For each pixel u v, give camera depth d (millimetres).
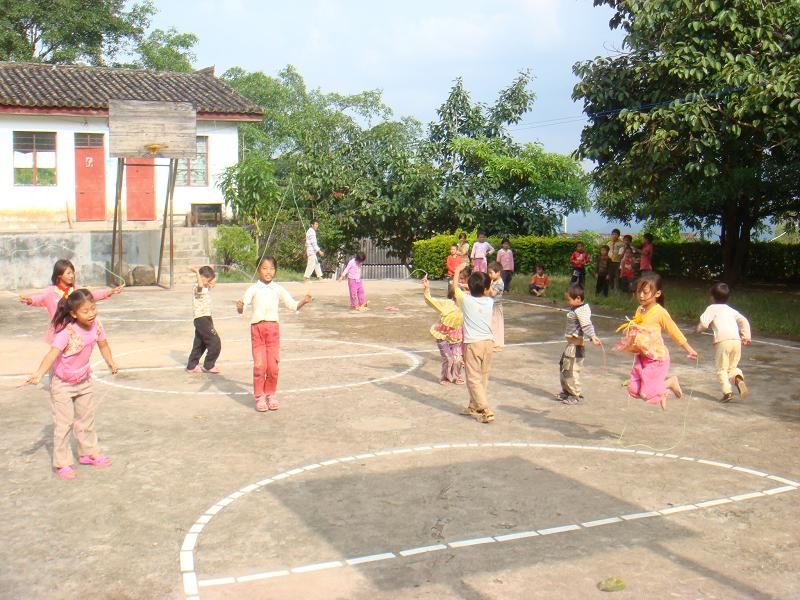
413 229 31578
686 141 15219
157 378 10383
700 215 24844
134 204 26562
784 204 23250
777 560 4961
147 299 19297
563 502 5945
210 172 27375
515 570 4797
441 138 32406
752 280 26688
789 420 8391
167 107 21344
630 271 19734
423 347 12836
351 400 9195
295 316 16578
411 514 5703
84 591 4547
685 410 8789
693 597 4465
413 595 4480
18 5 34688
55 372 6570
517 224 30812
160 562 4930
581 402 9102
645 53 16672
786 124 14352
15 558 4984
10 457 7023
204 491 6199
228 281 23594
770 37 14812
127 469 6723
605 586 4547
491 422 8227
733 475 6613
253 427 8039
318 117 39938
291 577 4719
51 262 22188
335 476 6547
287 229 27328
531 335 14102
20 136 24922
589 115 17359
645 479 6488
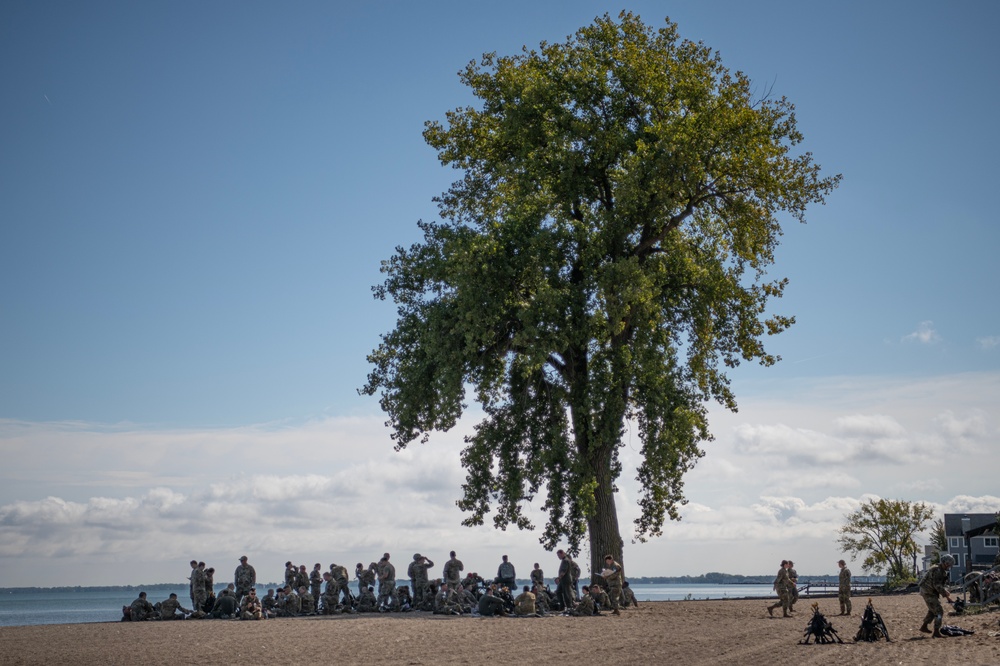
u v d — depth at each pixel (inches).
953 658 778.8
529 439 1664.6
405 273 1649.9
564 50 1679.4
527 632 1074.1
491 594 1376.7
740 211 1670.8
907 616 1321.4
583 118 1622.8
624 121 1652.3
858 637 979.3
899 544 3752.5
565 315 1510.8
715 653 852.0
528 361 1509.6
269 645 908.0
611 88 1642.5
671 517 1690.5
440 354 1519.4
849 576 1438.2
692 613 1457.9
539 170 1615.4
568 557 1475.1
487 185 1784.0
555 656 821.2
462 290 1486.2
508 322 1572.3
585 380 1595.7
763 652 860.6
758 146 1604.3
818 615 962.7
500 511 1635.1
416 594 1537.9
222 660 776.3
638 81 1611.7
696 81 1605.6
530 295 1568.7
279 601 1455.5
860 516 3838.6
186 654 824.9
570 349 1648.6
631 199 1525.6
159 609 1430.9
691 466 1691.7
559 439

**WHAT THE TASK REQUIRES:**
The reply should consist only of the line containing "564 50 1679.4" and all lines after it in the listing above, reproduced exactly.

**WRITTEN SOLUTION:**
564 50 1679.4
527 632 1074.1
491 594 1376.7
740 211 1670.8
907 616 1321.4
583 118 1622.8
624 121 1652.3
858 637 979.3
899 544 3752.5
565 315 1510.8
715 653 852.0
528 361 1509.6
269 645 908.0
611 88 1642.5
671 517 1690.5
440 354 1519.4
849 576 1438.2
692 613 1457.9
539 170 1615.4
568 557 1475.1
487 185 1784.0
555 656 821.2
462 290 1486.2
508 322 1572.3
585 380 1595.7
763 652 860.6
758 146 1604.3
818 615 962.7
500 511 1635.1
416 594 1537.9
222 660 776.3
638 81 1611.7
696 81 1605.6
530 295 1568.7
279 601 1455.5
860 516 3838.6
186 654 824.9
570 349 1648.6
631 199 1525.6
159 609 1430.9
691 466 1691.7
559 439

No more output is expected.